PHILADELPHIA — U.S. Attorney General Jeff Sessions on Monday designated the MS-13 street gang — responsible for at least 22 killings on Long Island since last year — a new target for federal task forces that have historically focused on drug cartels and organized crime.
Sessions, addressing an annual law enforcement conference, said the Justice Department’s Organized Crime Drug Enforcement Task Forces will use the federal racketeering statute, or RICO, as well as tax and gun laws to take aim at MS-13, which one expert said could top the list of the most dangerous criminal enterprises in the world.
“Now they will go after MS-13 with a renewed vigor and a sharpened focus,” Sessions said, speaking before hundreds of police officers at the International Association of Chiefs of Police.

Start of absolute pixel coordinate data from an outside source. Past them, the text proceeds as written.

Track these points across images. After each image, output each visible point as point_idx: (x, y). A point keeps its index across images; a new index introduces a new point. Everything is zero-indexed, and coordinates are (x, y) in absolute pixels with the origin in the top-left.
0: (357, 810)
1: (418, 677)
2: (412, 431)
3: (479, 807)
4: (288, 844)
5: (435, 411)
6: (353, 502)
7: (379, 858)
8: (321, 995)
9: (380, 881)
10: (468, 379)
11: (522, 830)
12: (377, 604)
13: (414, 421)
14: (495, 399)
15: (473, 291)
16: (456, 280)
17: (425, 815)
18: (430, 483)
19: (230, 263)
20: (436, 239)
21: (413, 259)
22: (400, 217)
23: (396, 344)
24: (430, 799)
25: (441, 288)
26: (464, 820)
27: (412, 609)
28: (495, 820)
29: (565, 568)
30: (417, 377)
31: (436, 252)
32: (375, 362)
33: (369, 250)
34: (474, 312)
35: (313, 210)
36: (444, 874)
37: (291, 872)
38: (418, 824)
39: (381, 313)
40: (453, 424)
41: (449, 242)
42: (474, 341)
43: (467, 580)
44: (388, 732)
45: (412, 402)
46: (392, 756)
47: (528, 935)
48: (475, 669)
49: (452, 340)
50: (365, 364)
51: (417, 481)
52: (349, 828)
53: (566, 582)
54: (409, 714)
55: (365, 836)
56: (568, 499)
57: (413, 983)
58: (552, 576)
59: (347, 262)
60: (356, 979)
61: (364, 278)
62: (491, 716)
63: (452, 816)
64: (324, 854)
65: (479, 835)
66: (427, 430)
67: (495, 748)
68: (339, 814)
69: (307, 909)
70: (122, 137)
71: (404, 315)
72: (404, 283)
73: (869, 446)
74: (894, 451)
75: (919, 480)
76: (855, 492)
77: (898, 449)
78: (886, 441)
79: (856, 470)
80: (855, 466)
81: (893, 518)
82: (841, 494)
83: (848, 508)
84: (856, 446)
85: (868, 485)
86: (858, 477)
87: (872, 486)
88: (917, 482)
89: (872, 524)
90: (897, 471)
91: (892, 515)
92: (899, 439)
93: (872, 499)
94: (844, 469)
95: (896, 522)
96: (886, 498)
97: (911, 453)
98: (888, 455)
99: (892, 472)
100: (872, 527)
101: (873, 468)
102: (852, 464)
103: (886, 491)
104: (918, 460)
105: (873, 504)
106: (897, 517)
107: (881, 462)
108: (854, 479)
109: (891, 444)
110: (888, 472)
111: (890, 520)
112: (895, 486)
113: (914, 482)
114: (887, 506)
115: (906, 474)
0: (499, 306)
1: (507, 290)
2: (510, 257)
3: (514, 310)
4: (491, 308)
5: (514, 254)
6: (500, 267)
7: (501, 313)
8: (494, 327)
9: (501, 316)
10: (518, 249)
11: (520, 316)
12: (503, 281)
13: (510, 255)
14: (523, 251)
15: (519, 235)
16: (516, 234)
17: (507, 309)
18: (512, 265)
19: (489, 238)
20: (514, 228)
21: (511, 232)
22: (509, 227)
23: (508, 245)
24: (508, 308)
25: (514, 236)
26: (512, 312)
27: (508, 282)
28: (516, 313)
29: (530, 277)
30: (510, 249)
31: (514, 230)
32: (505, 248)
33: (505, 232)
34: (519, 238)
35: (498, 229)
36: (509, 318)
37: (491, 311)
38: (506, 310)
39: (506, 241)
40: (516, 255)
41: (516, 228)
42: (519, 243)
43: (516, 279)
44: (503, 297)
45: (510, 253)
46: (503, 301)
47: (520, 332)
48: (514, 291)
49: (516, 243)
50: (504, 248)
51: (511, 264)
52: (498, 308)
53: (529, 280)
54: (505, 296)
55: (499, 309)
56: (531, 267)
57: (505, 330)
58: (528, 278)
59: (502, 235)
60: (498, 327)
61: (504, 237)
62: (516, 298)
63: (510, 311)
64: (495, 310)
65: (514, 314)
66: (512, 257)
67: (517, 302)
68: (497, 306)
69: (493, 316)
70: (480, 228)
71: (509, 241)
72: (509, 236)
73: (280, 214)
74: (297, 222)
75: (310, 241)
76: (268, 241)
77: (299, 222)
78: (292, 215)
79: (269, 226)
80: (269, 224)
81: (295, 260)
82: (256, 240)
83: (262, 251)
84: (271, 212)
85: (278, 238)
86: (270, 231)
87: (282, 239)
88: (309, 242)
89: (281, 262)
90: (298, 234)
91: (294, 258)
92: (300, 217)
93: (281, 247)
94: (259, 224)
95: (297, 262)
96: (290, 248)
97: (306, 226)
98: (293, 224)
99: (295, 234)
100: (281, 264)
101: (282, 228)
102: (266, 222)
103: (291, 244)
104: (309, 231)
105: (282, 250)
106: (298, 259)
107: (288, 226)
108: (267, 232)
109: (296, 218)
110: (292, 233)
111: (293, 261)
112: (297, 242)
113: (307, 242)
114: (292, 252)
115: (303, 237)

He added: “Just like we took Al Capone off the streets with our tax laws, we will use whatever laws we have to get MS-13 off of our streets.”
Sessions had vowed “to demolish” the gang when he spoke at the federal courthouse in Central Islip in late April, two weeks after police found the mutilated bodies of four young men who authorities said were victims of MS-13 in a nearby park.
On Monday he did not specifically mention the violence that has terrorized communities on Long Island. But he spoke of the gang’s brutal nature, saying its motto is “kill, rape and control.”
The leaders of both the Nassau and Suffolk police departments, which have investigated at least five and 17 MS-13 killings respectively since 2016, applauded the federal efforts.
“The Nassau Police Department’s priority at this time is to eradicate these gang members from our community, to ensure the safety of our neighborhoods and protect all of our residents,” Nassau Acting Police Commissoner Patrick Ryder said in a statement.
Suffolk Police Commissioner Timothy Sini said in an interview that while collaboration with federal law enforcement partners has been key in suppressing the gang, his direct request to Sessions for funding for more prosecutors has not yet been granted.
Additionally, Sini said immigration reform that creates greater monitoring and accountability in the controversial unaccompanied minor program, which has seen 5,000 young people come to Suffolk since 2014, is desperately needed. Police have said some of the victims of MS-13 violence in Suffolk came to the United States through the program while others are vulnerable to gang recruitment.
“We have picked up intelligence that MS-13 is less willing, or eager to send people to Suffolk County,” Sini said. “In the past, when an MS-13 gang member commits a crime, sometimes they’ll sort of be shipped out and put in another jurisdiction where there’s an MS-13 presence...we’re not seeing that as much.”
Ronal Serpas, a criminology professor at Loyola University New Orleans and former police chief in New Orleans and Nashville, the site of a sprawling federal MS-13 takedown about a decade ago that resulted in the prosecution of more than 10 suspected gang members, said localities need federal help.
“I do not think it’s an overestimation to say [MS-13 is]...one of the most dangerous criminal enterprises, if not the most dangerous criminal enterprise in the world,” said Serpas. “And they do so in very sophisticated structures and you need equally sophisticated investigative practices to interrupt them.”
The task forces include officials from a wide swath of the federal government, including federal prosecutors, the U.S. Postal Service inspectors, the Coast Guard, the Department of Labor, the Internal Revenue Service. It also consists of law enforcement agencies such as the Federal Bureau of Investigation, the Drug Enforcement Agency, Alcohol Tobacco and Firearms, Immigration and Customs Enforcement and Homeland Security Investigations.
Nassau County police last week discovered the remains of 16-year-old Angel Soler, of Roosevelt, in a vast wooded area after Homeland Security Investigations, or HSI, received a tip from a “person of interest” that human remains may be at the site. Soler was reported missing to Nassau police in July. Soler’s mother told Newsday she believes her son died at the hands of a gang and sources have said police were searching for a victim of gang violence in the area where the Freeport High School student’s remains were discovered.
Ryder has declined to say whether police have determined or suspect MS-13 or another gang is responsible for Soler’s death, citing the ongoing investigation. Police have also declined to comment on the possibility that two other missing young men might be victims of gang violence, as their relatives have contended.
The Department of Justice has trained its eye on Long Island’s MS-13 problem, which gained national attention after the September 2016 killings of Kayla Cuevas, 16 and Nisa Mickens, 15, in Brentwood.
President Donald Trump in July spoke about the Island’s MS-13 violence at Suffolk County Community College in Brentwood in July, saying that its streets had turned to “blood-stained killing fields” that are “under siege.”